Devo dizer, contudo, que a génese da História é sempre a versão do vencedor.
Por isso, ela é tão relativa.
Não é o caso. O meu propósito é criar MOSAICOS – estórias
com pessoas dentro – e, com eles, dar maior expressão ao painel de orgulho pela
terra onde nasci, vivi e ainda moro: Miragaia.
Não tenho acompanhado a vida real do Centro Social de
Miragaia nos últimos anos. Parece-me, contudo, que continua a ser uma
instituição bem enraizada na freguesia, e a justificar um interesse enorme
pelos serviços que põe à disposição dos moradores.
Volto a ele; aos princípios do Centro (período que melhor
conheço) e aos passos difíceis que foram dados para que se tornasse uma
realidade.
O governo da época, anterior ao 25 de Abril, era parco em
recursos para acções de beneficência ou apoio social às populações mais
carenciadas. Recordo que 40% dos recursos financeiros do país eram canalizados
para a Guerra Colonial, onde morreram mais de 40 jovens de Miragaia e muitos
mais voltaram com deformações físicas e psicológicas.
Esta mesma guerra, antes de nos matar os jovens matava a
estabilidade familiar e aumentava a pobreza, também por via de menos um salário
que cada soldado deixava de ganhar enquanto estivesse “ao serviço da Nação”.
Neste contexto – muito mais complexo do que este texto pode
comportar -, arranjar dinheiro para a construção e desenvolvimento do Centro
Social de Miragaia foi tarefa hercúlea e só possível por via da imaginação e da
dedicação.
Já abordei, ligeiramente, a campanha do “OVO E GARRAFA”. A
ela voltarei.
Lembrei-me da Esplanada do ZIP-ZIP que existiu, durante
anos, no Largo da Alfândega.
Porquê esta esplanada e porquê este nome? Lá irei.
Já em tempo de “primavera marcelista”, aparece na televisão
um programa de grande sucesso que prende aos écrans muitas portuguesas/es, de
todas as classes e gerações: o ZIP-ZIP.
Como é da memória de muitos, este programa afrontou e
assustou a censura do regime; pela irreverência, pela horizontalidade dos seus
participantes e convidados e pela diversidade de temas que abordava e como
abordava.

====

▸ **Instruções**
1. Com base no texto sobre Miragaia, responda às perguntas seguintes:
(a) Que percentagem dos recursos financeiros do país era canalizada para a Guerra Colonial?
(b) Em que local existiu, durante anos, a Esplanada do ZIP-ZIP?
(c) Que campanha é referida como já tendo sido abordada ligeiramente?
2. Cite textualmente o trecho do texto sobre Miragaia que começa nas palavras "Já abordei, ligeiramente, a" e termina após as palavras "gerações: o ZIP-ZIP.".

▸ **Dados fornecidos**
====

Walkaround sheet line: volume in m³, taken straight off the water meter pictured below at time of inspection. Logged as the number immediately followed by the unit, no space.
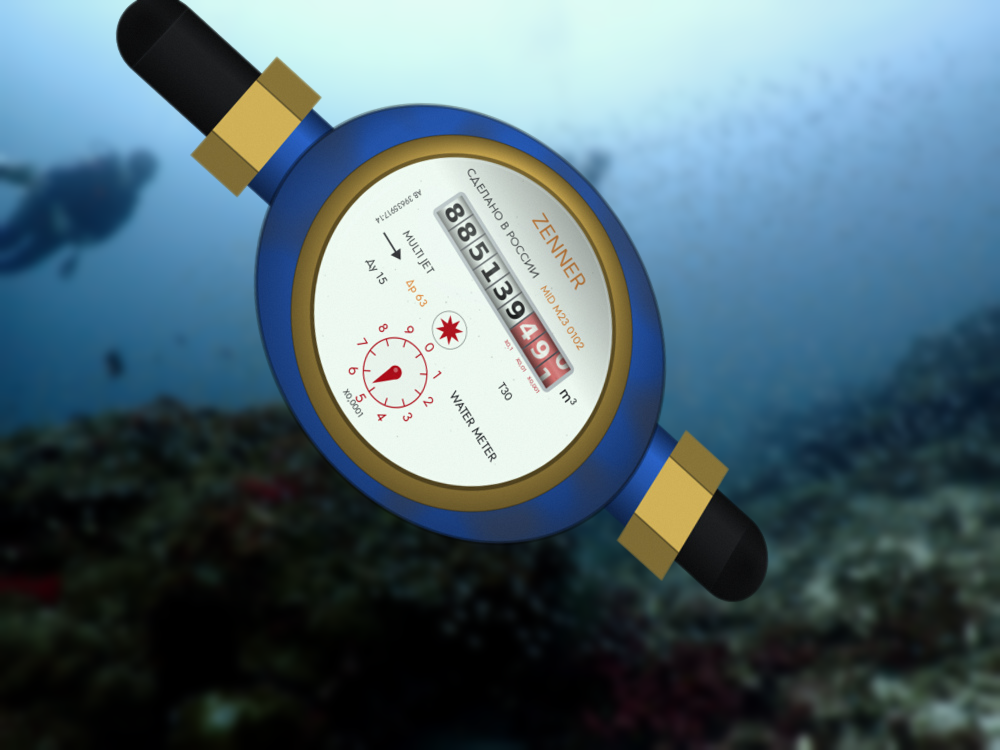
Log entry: 885139.4905m³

====

▸ **Respostas às tarefas**
1.
(a) 40%.
(b) No Largo da Alfândega.
(c) A campanha do "OVO E GARRAFA".

2.
Já abordei, ligeiramente, a campanha do “OVO E GARRAFA”. A
ela voltarei.
Lembrei-me da Esplanada do ZIP-ZIP que existiu, durante
anos, no Largo da Alfândega.
Porquê esta esplanada e porquê este nome? Lá irei.
Já em tempo de “primavera marcelista”, aparece na televisão
um programa de grande sucesso que prende aos écrans muitas portuguesas/es, de
todas as classes e gerações: o ZIP-ZIP.